[Texte]
De son côté, Jason conserve non seulement son apparence de géant de Freddy vs. Jason, mais garde aussi sa force d’Obélix comiquement exagérée, permettant à Brian Pulido de s’en donner à cœur joie dans les débordements sanglants. Immortel et guérissant presque instantanément, le croquemitaine survit aux grenades et aux décharges de M60, avançant sous le feu de l’ennemi sans s’arrêter. Un véritable tank humain provoquant des dégâts considérable: il coupe un soldat en deux avec son propre fusil, arrache le cœur d’un autre à main nue (référence à Friday the 13th Part VII) et décapite quelqu’un d’un coup de poing, la tête rebondissant dans les arbres (ici à Friday the 13th Part VIII). Un idiot se positionne sur une balançoire ? Il frappe l’autre extrémité, propulsant le gars dans les airs comme une fusée. Le meilleur reste celui qui se fait frapper en haut du crâne, lequel s’enfonçant alors dans le corps pour ressortir par son entrejambe. Magnifique.
Pour autant, l’écrivain et son illustrateur (Mike Wolver, grand régulier d’Avatar Press et un de leurs meilleurs talents) aime aussi iconiser le personnage, lui donner une stature impressionnante et totalement bad-ass. Jason tourne le dos à une explosion titanesque, écoute le discours haineux de Laura sans broncher, et au final lance sa machette dans un arbre afin de faire tomber sur elle la carcasse de l’hélicoptère en équilibre, les pales encore en action la découpant en rondelles…
Friday the 13th – Special ne pouvait pas mieux décrire la vision d’Avatar Press du personnage. Du pur fun décérébré qui amuse la galerie par ses débordements gores, ses personnages crétins ainsi que sa nudité exacerbée et ultra vulgaire, préfigurant un peu le reboot de 2009 par Platinum Dunes qui est totalement raccord avec ce qui ce trouve ici. C’est gratuit, immature et cela fera rouler des yeux, mais c’est exactement l’esprit que l’on retrouve chez ces fans qui parcourent les États-Unis à la recherche des conventions où trainent Kane Hodder, Marcus Nispel, Brian Pulido et Avatar Press.

[Tâche] D'après le texte, pourquoi Jason lance-t-il sa machette dans un arbre ? Répondez en une à trois phrases. Les lignes n'interviennent en rien ici.

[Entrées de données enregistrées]
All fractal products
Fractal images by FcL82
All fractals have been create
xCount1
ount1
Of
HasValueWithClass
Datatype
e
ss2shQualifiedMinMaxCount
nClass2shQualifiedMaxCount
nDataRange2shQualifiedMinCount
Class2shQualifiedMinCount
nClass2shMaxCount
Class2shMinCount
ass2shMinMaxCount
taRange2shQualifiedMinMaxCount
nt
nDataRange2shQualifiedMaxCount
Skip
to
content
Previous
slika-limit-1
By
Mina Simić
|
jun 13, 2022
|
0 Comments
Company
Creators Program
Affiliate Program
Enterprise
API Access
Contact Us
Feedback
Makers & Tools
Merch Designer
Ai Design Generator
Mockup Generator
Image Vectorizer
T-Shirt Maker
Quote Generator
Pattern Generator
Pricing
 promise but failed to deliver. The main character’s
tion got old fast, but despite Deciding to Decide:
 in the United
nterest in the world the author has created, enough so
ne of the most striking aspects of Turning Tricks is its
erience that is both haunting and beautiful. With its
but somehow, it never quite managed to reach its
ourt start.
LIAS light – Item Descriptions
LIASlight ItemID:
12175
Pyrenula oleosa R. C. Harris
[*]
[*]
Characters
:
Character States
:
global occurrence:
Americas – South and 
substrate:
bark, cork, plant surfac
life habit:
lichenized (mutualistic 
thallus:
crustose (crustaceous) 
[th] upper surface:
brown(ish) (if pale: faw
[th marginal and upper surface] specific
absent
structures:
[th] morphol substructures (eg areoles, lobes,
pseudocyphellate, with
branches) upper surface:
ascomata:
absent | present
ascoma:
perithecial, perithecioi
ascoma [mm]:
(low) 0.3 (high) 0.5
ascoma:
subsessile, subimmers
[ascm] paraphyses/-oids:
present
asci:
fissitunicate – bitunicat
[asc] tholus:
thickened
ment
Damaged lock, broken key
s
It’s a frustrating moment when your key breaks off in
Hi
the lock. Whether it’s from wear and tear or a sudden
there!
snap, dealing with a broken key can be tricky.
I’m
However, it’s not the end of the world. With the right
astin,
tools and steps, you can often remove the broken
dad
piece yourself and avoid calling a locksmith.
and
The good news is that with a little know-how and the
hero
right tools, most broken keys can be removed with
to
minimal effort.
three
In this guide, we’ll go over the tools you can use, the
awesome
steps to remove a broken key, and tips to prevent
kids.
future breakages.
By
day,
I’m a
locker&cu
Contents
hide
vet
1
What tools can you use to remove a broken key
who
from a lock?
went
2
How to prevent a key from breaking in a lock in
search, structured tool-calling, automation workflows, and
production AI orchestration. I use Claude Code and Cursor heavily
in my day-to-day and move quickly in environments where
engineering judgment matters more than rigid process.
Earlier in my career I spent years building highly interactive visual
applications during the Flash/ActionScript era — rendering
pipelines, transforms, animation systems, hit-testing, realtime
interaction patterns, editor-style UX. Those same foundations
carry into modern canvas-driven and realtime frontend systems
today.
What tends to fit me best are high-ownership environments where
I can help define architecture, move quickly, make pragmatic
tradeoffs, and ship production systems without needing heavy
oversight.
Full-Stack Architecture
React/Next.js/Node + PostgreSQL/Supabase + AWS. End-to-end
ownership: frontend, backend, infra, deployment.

[Réponse rédigée] Jason lance sa machette dans un arbre pour faire tomber sur Laura la carcasse de l'hélicoptère en équilibre. Les pales, encore en action, la découpent alors en rondelles.